First, don't pack your underwear. That sounds like something you’d tell a toddler, but hear me out. It’s okay to pack your yearbooks, your mouse-themed souvenirs from Disneyland, and your old Beatles albums. Once you move in to the new house, if you can’t find those things right away, it’s no big deal. But, if you pack your underwear, and that box gets mingled in with 10,000 other boxes, it’s not going to be pretty. How would you like to be getting ready for church on Sunday morning when you realize that you don’t know where your clean drawers are? Now, I’m not saying this happened to me, but the next time I move, my underwear is going to be sitting in the car, right beside me and my Bible.

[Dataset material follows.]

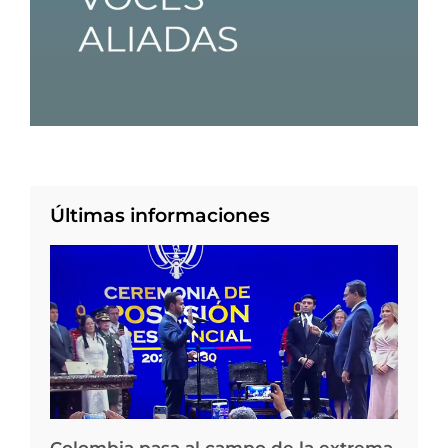
Últimas informaciones
Colombia pasa al campo de la extrema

Don’t put your prescription medicine in a box either. Do you really want to have to track down your thyroid pills in the middle of the night? I like my medicine right where I can find it, so just put your bottles and creams in the car with your underwear and Bible. And whatever you do, don’t pack chocolate bars where the heat can melt them. Carry them in the air-conditioned comfort of your car along with your underwear, prescription drugs and Bible. Throw in your razor too. Trust me on this one. No one should start their Sunday morning begging for a sharp blade while running around half naked and screaming, "Which box is marked ‘DAVID’S MEDICATION’?" In fact, the next time you have to move, just borrow an old MG or a Volvo. Shove everything you can in the trunk, then stick your Bible, underwear, chocolate, medicine and a fresh razor in the passenger seat and hit the road. If you really miss those Beatles albums, you can always make two trips.